##### Data for this task

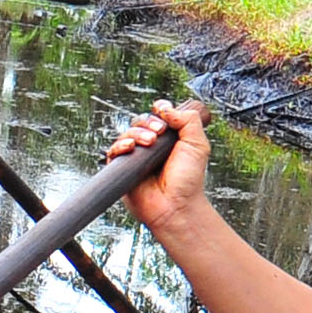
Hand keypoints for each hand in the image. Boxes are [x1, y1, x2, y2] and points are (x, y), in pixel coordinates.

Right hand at [110, 100, 208, 235]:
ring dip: (136, 134)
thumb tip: (165, 107)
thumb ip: (188, 120)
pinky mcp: (123, 169)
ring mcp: (136, 158)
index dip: (158, 112)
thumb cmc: (188, 182)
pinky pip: (114, 151)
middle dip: (147, 122)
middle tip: (158, 132)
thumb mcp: (197, 144)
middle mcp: (151, 147)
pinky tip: (130, 148)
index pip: (157, 117)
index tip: (162, 113)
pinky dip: (120, 146)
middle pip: (139, 122)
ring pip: (126, 134)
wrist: (177, 205)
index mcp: (168, 140)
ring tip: (148, 143)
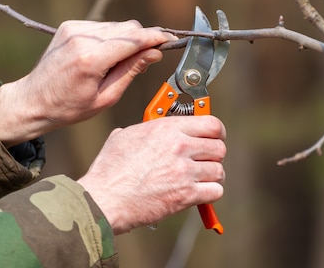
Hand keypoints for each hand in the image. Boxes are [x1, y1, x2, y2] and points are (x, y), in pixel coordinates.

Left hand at [0, 20, 173, 144]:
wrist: (33, 100)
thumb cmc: (68, 106)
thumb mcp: (106, 97)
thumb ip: (131, 71)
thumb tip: (154, 53)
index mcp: (90, 59)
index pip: (133, 39)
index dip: (155, 37)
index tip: (170, 39)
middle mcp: (81, 38)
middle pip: (128, 28)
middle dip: (143, 39)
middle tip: (150, 57)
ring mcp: (74, 29)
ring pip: (117, 26)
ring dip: (127, 39)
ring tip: (120, 63)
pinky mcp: (70, 26)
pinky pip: (103, 27)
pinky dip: (111, 38)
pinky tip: (105, 56)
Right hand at [77, 115, 226, 233]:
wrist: (105, 199)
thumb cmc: (109, 170)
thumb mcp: (125, 136)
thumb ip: (146, 129)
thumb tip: (151, 129)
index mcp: (167, 128)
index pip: (211, 123)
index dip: (217, 131)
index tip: (216, 136)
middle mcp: (179, 146)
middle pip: (219, 147)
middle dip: (214, 154)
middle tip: (206, 159)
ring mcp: (184, 171)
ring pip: (219, 170)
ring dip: (212, 175)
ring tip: (200, 178)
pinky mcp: (186, 195)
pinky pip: (216, 191)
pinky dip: (210, 193)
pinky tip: (199, 192)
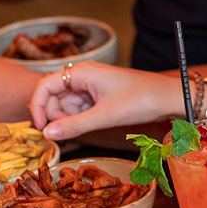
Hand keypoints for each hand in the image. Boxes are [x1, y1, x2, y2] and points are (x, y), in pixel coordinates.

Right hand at [29, 62, 181, 140]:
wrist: (169, 98)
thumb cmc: (140, 100)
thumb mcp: (104, 116)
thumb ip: (73, 126)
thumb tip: (47, 135)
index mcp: (80, 72)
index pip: (44, 86)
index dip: (37, 107)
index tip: (41, 129)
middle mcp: (82, 75)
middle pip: (53, 96)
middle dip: (55, 115)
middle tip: (66, 133)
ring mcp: (90, 85)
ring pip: (66, 104)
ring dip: (69, 119)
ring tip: (88, 126)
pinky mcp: (99, 95)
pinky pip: (79, 107)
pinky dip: (80, 119)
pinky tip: (93, 124)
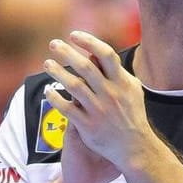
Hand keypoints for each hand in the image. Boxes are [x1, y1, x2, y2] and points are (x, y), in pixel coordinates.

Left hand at [43, 31, 157, 171]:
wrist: (136, 147)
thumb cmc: (132, 115)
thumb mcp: (133, 90)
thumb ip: (116, 72)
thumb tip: (97, 53)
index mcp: (122, 83)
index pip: (106, 55)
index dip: (89, 41)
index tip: (74, 35)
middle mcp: (111, 94)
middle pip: (85, 67)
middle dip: (67, 52)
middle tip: (53, 44)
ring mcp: (99, 110)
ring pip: (73, 85)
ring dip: (57, 72)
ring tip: (47, 63)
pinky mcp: (88, 125)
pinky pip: (66, 108)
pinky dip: (55, 98)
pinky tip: (48, 91)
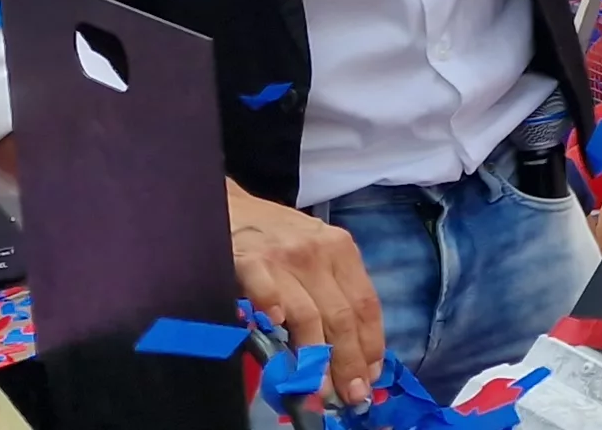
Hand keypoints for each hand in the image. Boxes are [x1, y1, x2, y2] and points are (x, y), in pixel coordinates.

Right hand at [227, 181, 380, 405]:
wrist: (230, 204)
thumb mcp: (316, 253)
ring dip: (316, 358)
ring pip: (308, 314)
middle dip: (348, 362)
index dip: (370, 345)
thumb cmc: (277, 235)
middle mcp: (318, 252)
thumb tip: (354, 350)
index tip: (370, 378)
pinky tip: (276, 329)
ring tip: (319, 391)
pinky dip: (272, 307)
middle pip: (342, 316)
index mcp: (342, 250)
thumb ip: (334, 291)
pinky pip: (265, 289)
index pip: (366, 304)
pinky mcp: (248, 260)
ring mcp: (283, 256)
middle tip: (349, 397)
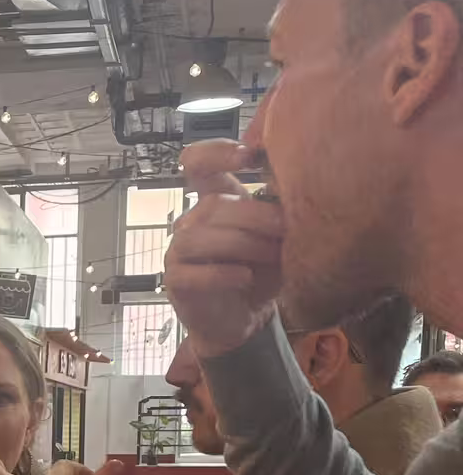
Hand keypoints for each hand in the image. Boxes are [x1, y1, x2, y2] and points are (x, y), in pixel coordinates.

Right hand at [164, 141, 284, 356]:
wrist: (245, 321)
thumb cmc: (260, 273)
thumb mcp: (275, 237)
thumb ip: (276, 210)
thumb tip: (298, 182)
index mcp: (214, 201)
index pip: (198, 163)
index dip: (217, 152)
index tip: (250, 157)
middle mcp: (191, 221)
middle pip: (213, 205)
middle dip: (255, 216)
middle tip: (286, 230)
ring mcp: (178, 250)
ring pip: (201, 236)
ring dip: (242, 244)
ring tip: (273, 256)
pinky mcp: (175, 280)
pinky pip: (192, 271)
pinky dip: (222, 273)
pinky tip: (245, 278)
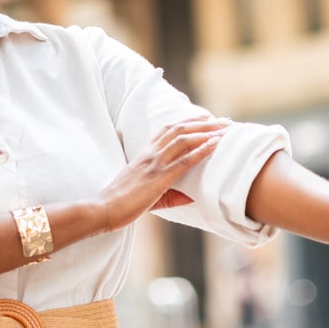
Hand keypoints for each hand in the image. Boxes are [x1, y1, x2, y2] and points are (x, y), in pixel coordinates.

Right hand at [97, 116, 229, 232]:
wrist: (103, 208)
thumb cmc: (122, 203)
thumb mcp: (147, 192)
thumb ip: (169, 192)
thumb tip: (190, 196)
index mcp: (145, 154)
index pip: (168, 130)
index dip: (189, 122)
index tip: (207, 118)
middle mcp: (151, 153)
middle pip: (180, 129)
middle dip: (204, 122)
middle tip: (224, 120)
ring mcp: (154, 163)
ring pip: (184, 139)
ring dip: (207, 131)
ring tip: (225, 127)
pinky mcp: (159, 177)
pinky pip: (184, 160)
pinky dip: (202, 150)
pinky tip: (215, 144)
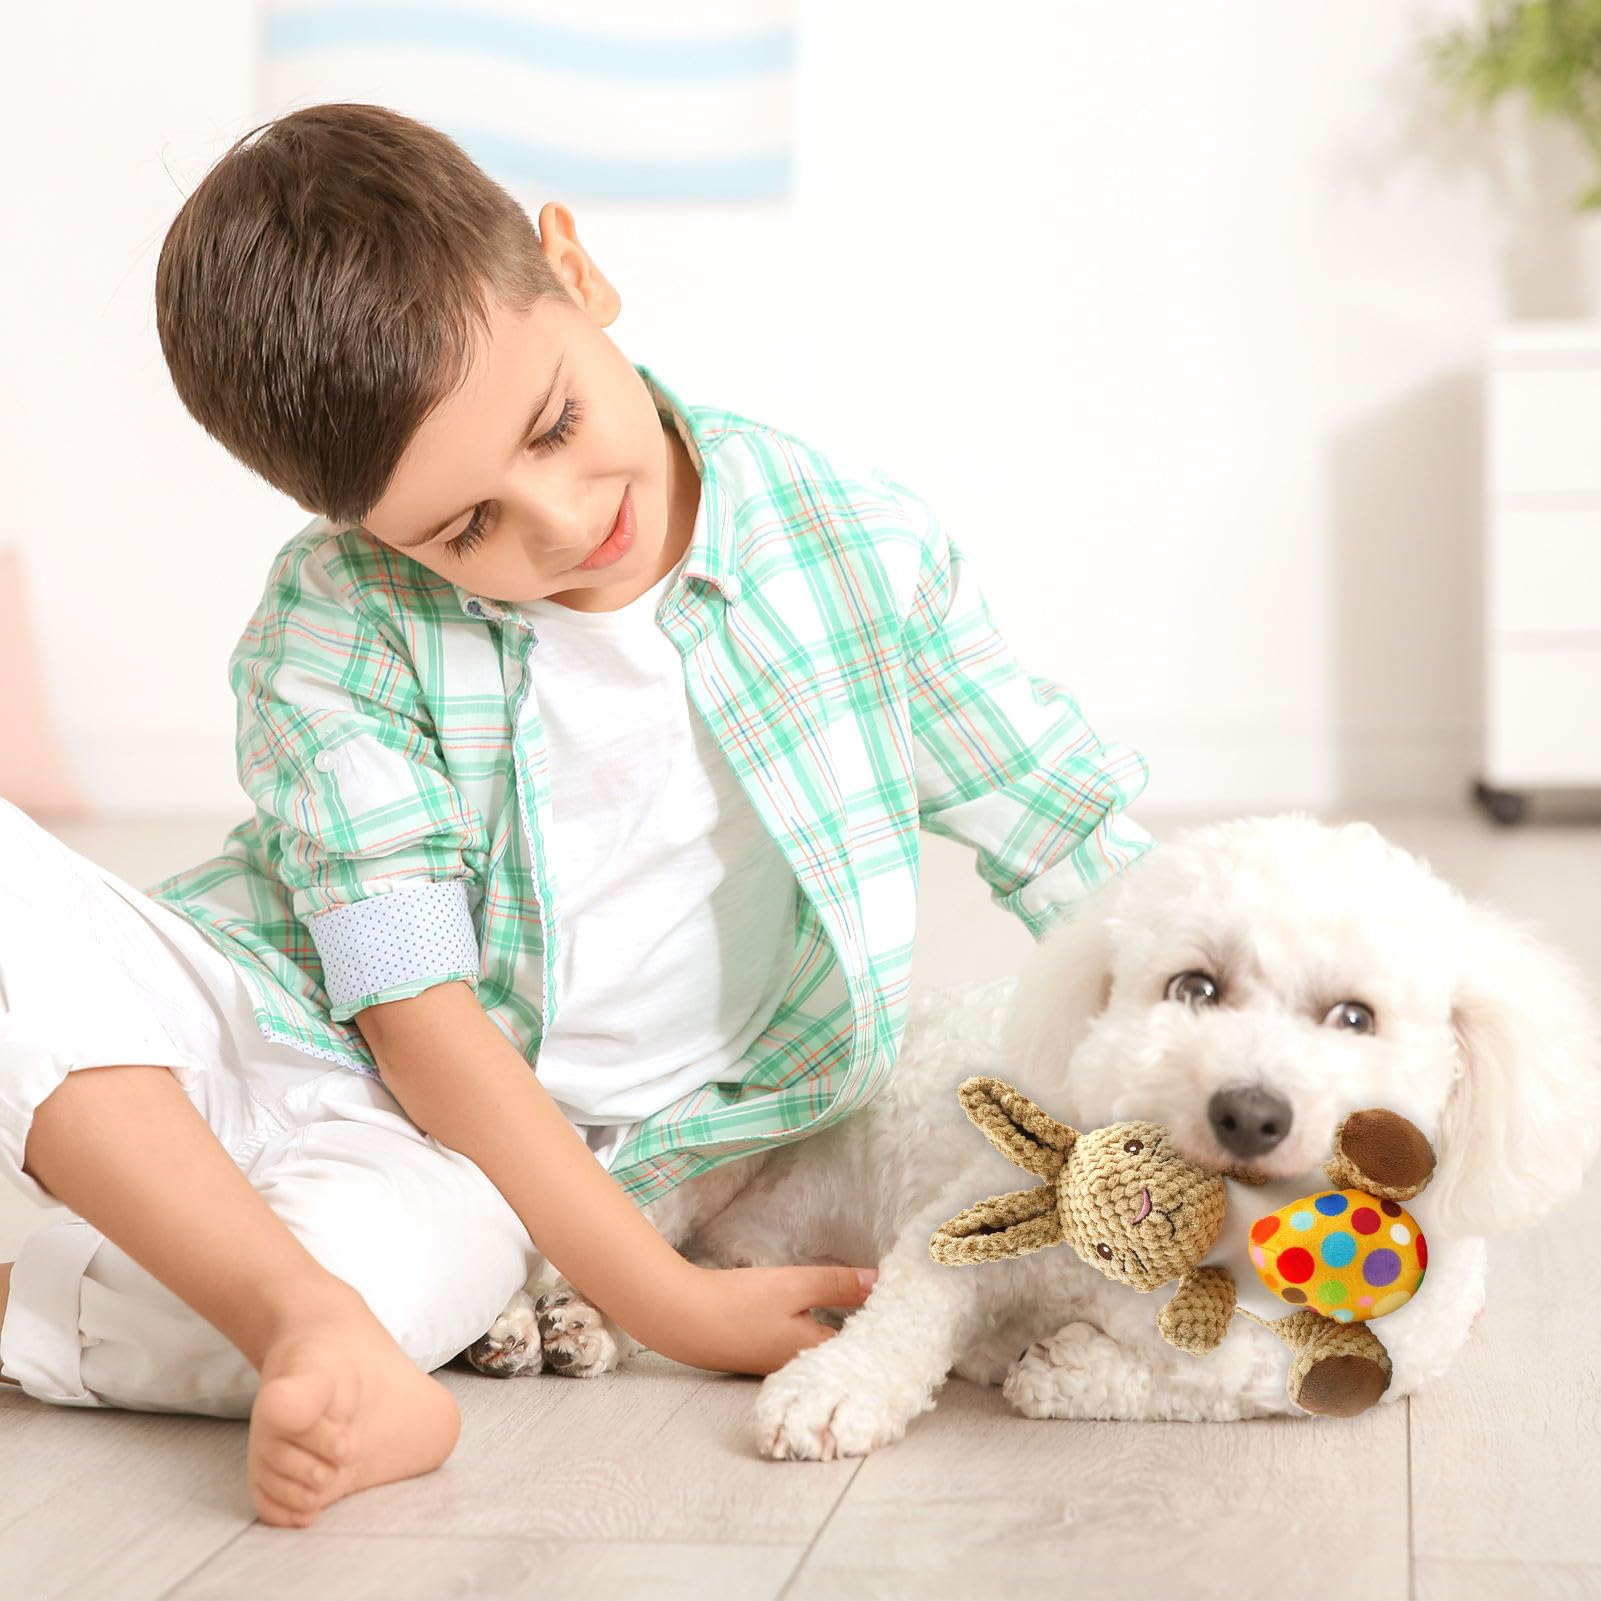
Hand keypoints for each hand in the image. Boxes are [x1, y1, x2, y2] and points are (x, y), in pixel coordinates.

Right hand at [655, 1263, 878, 1375]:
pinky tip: (821, 1316)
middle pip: (843, 1352)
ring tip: (867, 1311)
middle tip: (893, 1311)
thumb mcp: (794, 1285)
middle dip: (866, 1334)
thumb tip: (880, 1283)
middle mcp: (800, 1366)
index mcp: (815, 1353)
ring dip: (842, 1333)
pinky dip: (817, 1332)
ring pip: (821, 1350)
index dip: (884, 1330)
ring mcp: (778, 1363)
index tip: (907, 1313)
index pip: (862, 1346)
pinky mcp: (761, 1354)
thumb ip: (837, 1285)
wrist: (682, 1320)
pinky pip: (801, 1347)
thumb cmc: (739, 1304)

##########

- Activity:
In the copy, leave out all pictures, and retype exactly each line from the one with "middle pip: (213, 205)" through the last line of the entries.

- Task solution:
middle pip: (213, 205)
middle dip: (255, 216)
middle tip: (286, 230)
ring mcp: (178, 250)
ring pip: (201, 236)
ring dip: (242, 244)
ring tip: (273, 256)
pinky mcp: (175, 280)
pinky pip: (192, 271)
pinky dip: (222, 273)
pinky tip: (245, 278)
Hand keypoints for each hand in the image. Boxes are [x1, y1, x2, y2] and points are (x, y), in pixel coordinates.

Right hand at [97, 116, 229, 232]:
wrist: (103, 208)
thumb cmc: (122, 203)
thumb mcp: (147, 192)
thumb ip: (169, 192)
thumb tip: (190, 196)
index mcp: (145, 154)
index pip: (168, 130)
index dip: (189, 122)
index tip: (207, 118)
middle mcp: (151, 153)
middle pip: (180, 129)
middle dip: (204, 122)
middle tip: (224, 120)
ring mcp: (154, 163)
ring pip: (184, 139)
ring dip: (207, 131)
ring tip: (225, 127)
pinky mcp: (159, 177)
pinky pip: (184, 160)
pinky dip: (202, 150)
pinky tip: (215, 144)
Hand keypoints for each hand in the image. Boxes are [x1, y1, x2, y2] and points are (x, y), in pixel coordinates.

Right hand at [655, 1263, 878, 1375]:
pinky tip: (821, 1316)
middle pip: (843, 1352)
ring tip: (867, 1311)
middle tip: (893, 1311)
thumb mcp: (794, 1285)
middle dip: (866, 1334)
thumb tip: (880, 1283)
middle mcp: (800, 1366)
index mcp: (815, 1353)
ring dip: (842, 1333)
pinky dip: (817, 1332)
ring pip: (821, 1350)
index dip: (884, 1330)
ring mcp: (778, 1363)
index tip: (907, 1313)
index pip: (862, 1346)
pinky mcp: (761, 1354)
thumb ip: (837, 1285)
wrist: (682, 1320)
pinky pip: (801, 1347)
thumb cmc: (739, 1304)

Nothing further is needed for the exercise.